Shanahan's nomination was in the offing several months ago, sources said, but an inspector general ethics investigation into his ties to Boeing, his former employer, was announced March 15 and halted the process.
The IG completed the investigation April 25, clearing Shanahan of any wrongdoing and re-opening the path to his nomination as defense secretary.
"I am honored by today's announcement of President Trump's intent to nominate," Shanahan said in a statement. "If confirmed by the Senate, I will continue the aggressive implementation of our National Defense Strategy. I remain committed to modernizing the force so our remarkable soldiers, sailors, airmen, and Marines have everything they need to keep our military lethal and our country safe."

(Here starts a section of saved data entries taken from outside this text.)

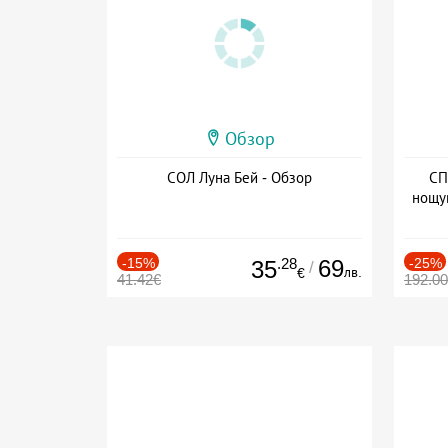
Обзор
СОЛ Луна Бей - Обзор
СП
нощу
Дат
-15%
.28
69
-25%
35
/
лв.
€
41.42€
192.0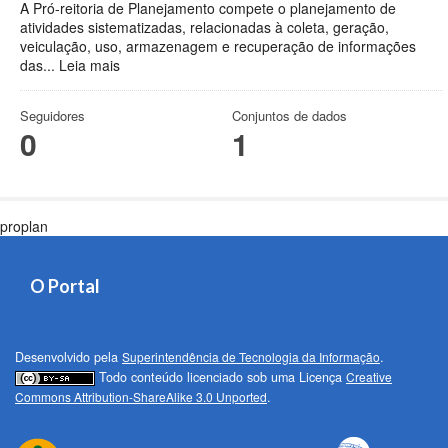
A Pró-reitoria de Planejamento compete o planejamento de
atividades sistematizadas, relacionadas à coleta, geração,
veiculação, uso, armazenagem e recuperação de informações
das...
Leia mais
Seguidores
Conjuntos de dados
0
1
proplan
O Portal
Desenvolvido pela
Superintendência de Tecnologia da Informação
.
Todo conteúdo licenciado sob uma Licença
Creative
Commons Attribution-ShareAlike 3.0 Unported
.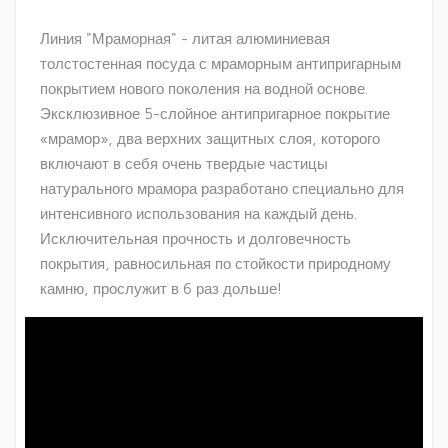
Линия "Мраморная" - литая алюминиевая
толстостенная посуда с мраморным антипригарным
покрытием нового поколения на водной основе.
Эксклюзивное 5-слойное антипригарное покрытие
«мрамор», два верхних защитных слоя, которого
включают в себя очень твердые частицы
натурального мрамора разработано специально для
интенсивного использования на каждый день.
Исключительная прочность и долговечность
покрытия, равносильная по стойкости природному
камню, прослужит в 6 раз дольше!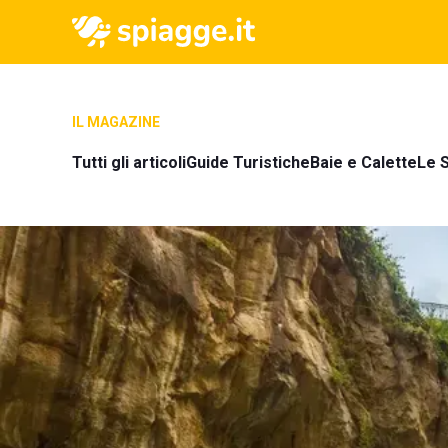
IL MAGAZINE
Tutti gli articoli
Guide Turistiche
Baie e Calette
Le S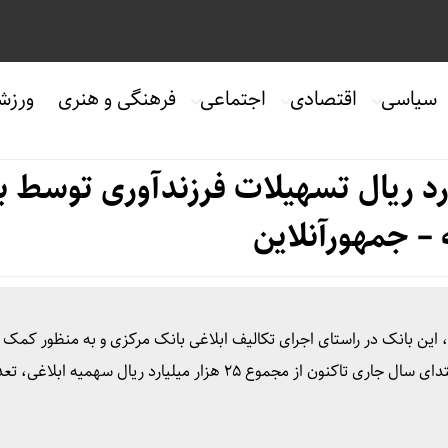
سیاسی
اقتصادی
اجتماعی
فرهنگی و هنری
ورزش
۱ هزارو ۸۰۷ میلیارد ریال تسهیلات فرزندآوری توسط
– جمهورآنلاین
، این بانک در راستای اجرای تکالیف ابلاغی بانک مرکزی و به منظور کمک 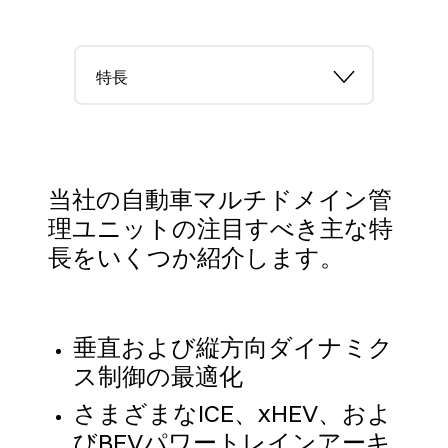
特長
当社の自動車マルチドメイン管
理ユニットの注目すべき主な特
長をいくつか紹介します。
垂直および縦方向ダイナミク
ス制御の最適化
さまざまなICE、xHEV、およ
びBEVパワートレインアーキ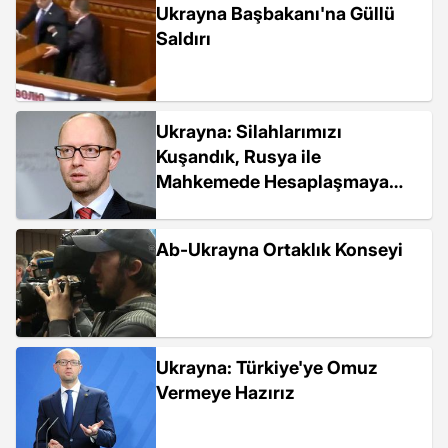
Ukrayna Başbakanı'na Güllü
Saldırı
Ukrayna: Silahlarımızı
Kuşandık, Rusya ile
Mahkemede Hesaplaşmaya
Hazırız
Ab-Ukrayna Ortaklık Konseyi
Ukrayna: Türkiye'ye Omuz
Vermeye Hazırız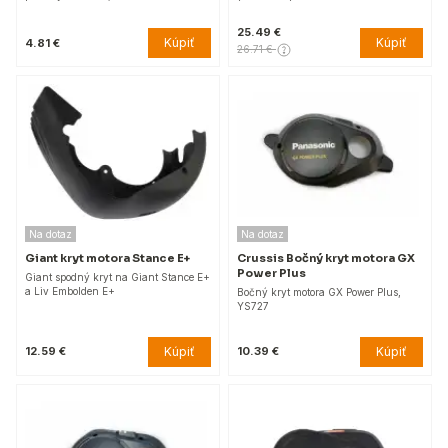
25.49 €
Kúpiť
Kúpiť
4.81 €
26.71 €
Na dotaz
Na dotaz
Giant kryt motora Stance E+
Crussis Bočný kryt motora GX
Power Plus
Giant spodný kryt na Giant Stance E+
a Liv Embolden E+
Bočný kryt motora GX Power Plus,
YS727
Kúpiť
Kúpiť
12.59 €
10.39 €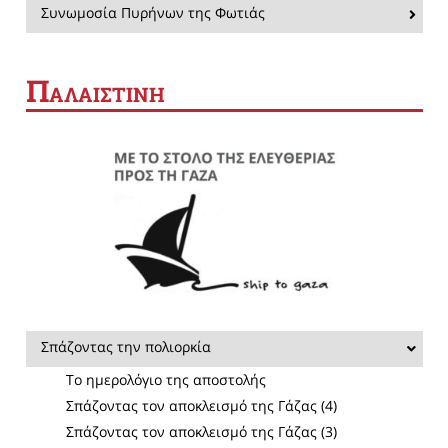
Συνωμοσία Πυρήνων της Φωτιάς
Π
ΑΛΑΙΣΤΙΝΗ
Σπάζοντας την πολιορκία
Το ημερολόγιο της αποστολής
Σπάζοντας τον αποκλεισμό της Γάζας (4)
Σπάζοντας τον αποκλεισμό της Γάζας (3)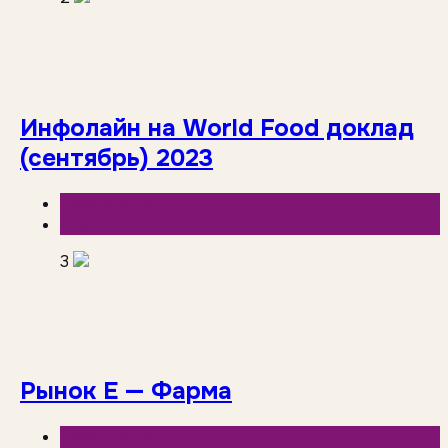
Инфолайн на World Food доклад
(сентябрь) 2023
База знаний
Инфолайн
3
Рынок Е — Фарма
База знаний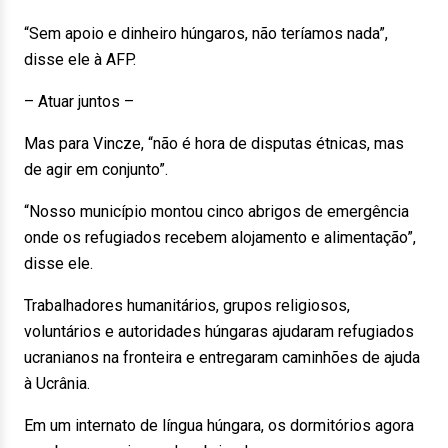
“Sem apoio e dinheiro húngaros, não teríamos nada”,
disse ele à AFP.
– Atuar juntos –
Mas para Vincze, “não é hora de disputas étnicas, mas
de agir em conjunto”.
“Nosso município montou cinco abrigos de emergência
onde os refugiados recebem alojamento e alimentação”,
disse ele.
Trabalhadores humanitários, grupos religiosos,
voluntários e autoridades húngaras ajudaram refugiados
ucranianos na fronteira e entregaram caminhões de ajuda
à Ucrânia.
Em um internato de língua húngara, os dormitórios agora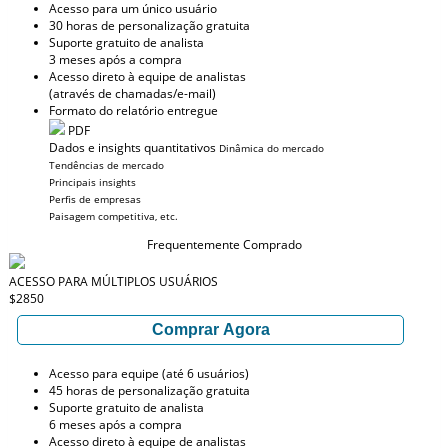
Acesso para um único usuário
30 horas de personalização gratuita
Suporte gratuito de analista
3 meses após a compra
Acesso direto à equipe de analistas
(através de chamadas/e-mail)
Formato do relatório entregue
PDF
Dados e insights quantitativos
Dinâmica do mercado
Tendências de mercado
Principais insights
Perfis de empresas
Paisagem competitiva, etc.
Frequentemente Comprado
ACESSO PARA MÚLTIPLOS USUÁRIOS
$2850
Comprar Agora
Acesso para equipe (até 6 usuários)
45 horas de personalização gratuita
Suporte gratuito de analista
6 meses após a compra
Acesso direto à equipe de analistas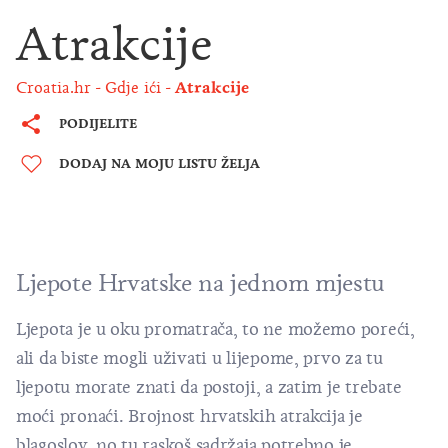
Atrakcije
Croatia.hr
Gdje ići
Atrakcije
PODIJELITE
DODAJ NA MOJU LISTU ŽELJA
Ljepote Hrvatske na jednom mjestu
Ljepota je u oku promatrača, to ne možemo poreći,
ali da biste mogli uživati u lijepome, prvo za tu
ljepotu morate znati da postoji, a zatim je trebate
moći pronaći. Brojnost hrvatskih atrakcija je
blagoslov, no tu raskoš sadržaja potrebno je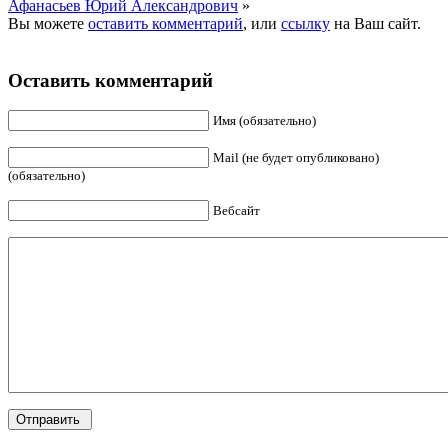
Афанасьев Юрий Александрович
»
Вы можете
оставить комментарий
, или
ссылку
на Ваш сайт.
Оставить комментарий
Имя (обязательно)
Mail (не будет опубликовано)
(обязательно)
Вебсайт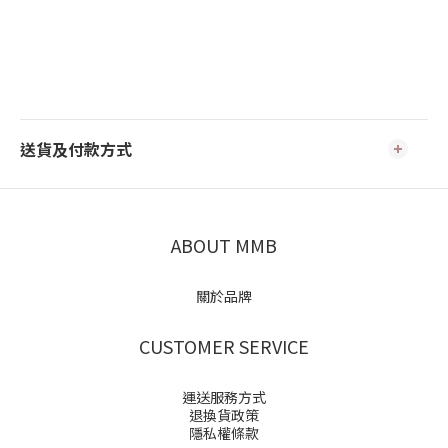
送貨及付款方式
ABOUT MMB
關於品牌
CUSTOMER SERVICE
運送服務方式
退換貨政策
隱私權條款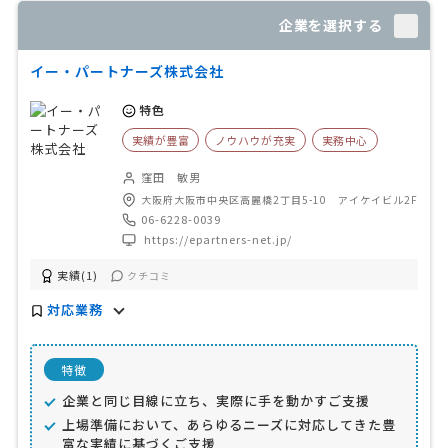
企業を選択する
イー・パートナーズ株式会社
特色
実績が豊富
ノウハウが充実
実務中心
窪田 敏男
大阪府大阪市中央区高麗橋2丁目5-10 アイケイビル2F
06-6228-0039
https://epartners-net.jp/
実績(1)
クチコミ
対応業務
特徴
企業と同じ目線に立ち、実際に手を動かすご支援
上場準備において、あらゆるニーズに対応してきた豊
富な実績に基づくご支援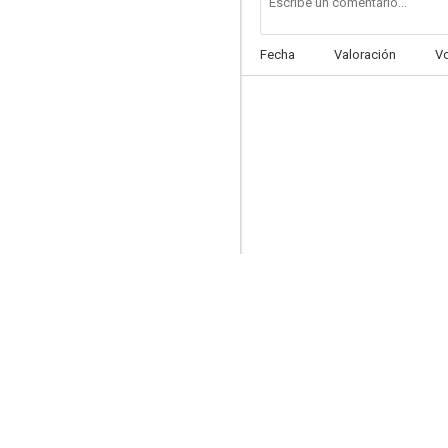
Fecha
Valoración
V
White Lies
--
TekWar
--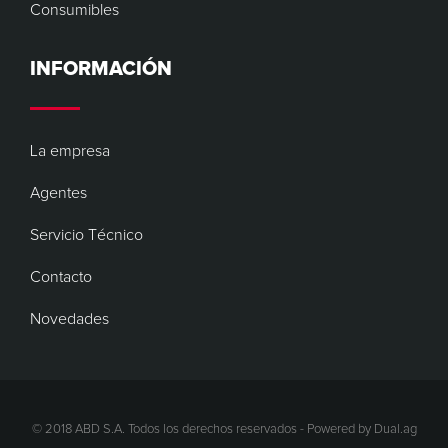
Consumibles
INFORMACIÓN
La empresa
Agentes
Servicio Técnico
Contacto
Novedades
© 2018 ABD S.A. Todos los derechos reservados - Powered by
Dual.ag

Shanahan, confirmed as the Pentagon's No. 2 official in July 2017, is the longest-serving acting defense secretary in U.S. history, stepping in Jan. 1 for former Defense Secretary Jim Mattis, who abruptly resigned in December over foreign policy differences with Trump.
In that time, Shanahan has made several significant policy moves, such as working to sell Congress on a final Space Force proposal; helping to prepare a budget request that added billions in additional defense spending; and assisting other senior administration officials to pivot Trump away from precipitous troop withdrawals in the Middle East.
Shanahan has also been the target of criticism by Democrats who oppose the Pentagon’s new mission to the border.
Meanwhile, Senate Armed Services Committee Chairman Jim Inhofe (R-OK) said in a statement he is “pleased” with the nomination, despite having previously voiced reservations about Shanahan.
“We need a confirmed leader at the department and, after working with him closely over the last few months, I welcome his selection,” Inhofe said. “I look forward to talking with him at his confirmation hearing about how we can work together to implement the National Defense Strategy and care for our service members, veterans and military families.”
Though Republicans have enough votes to potentially advance Shanahan's nomination to the full Senate, his confirmation process could prove bumpy.
Seven senators opposed Shanahan's confirmation as deputy defense secretary, some of whom have made strong statements questioning his experience and ties to the defense industry. Two of the "no" votes on the Senate Armed Services Committee have announced 2020 presidential campaigns and have been publicly critical of the Trump administration: Sens. Elizabeth Warren (D-MA) and Kirsten Gillibrand (D-NY).
Both were also among six senators who sent a letter to Shanahan last month saying they are "extraordinary distressed" about the Pentagon's border security mission and its potential to damage military readiness.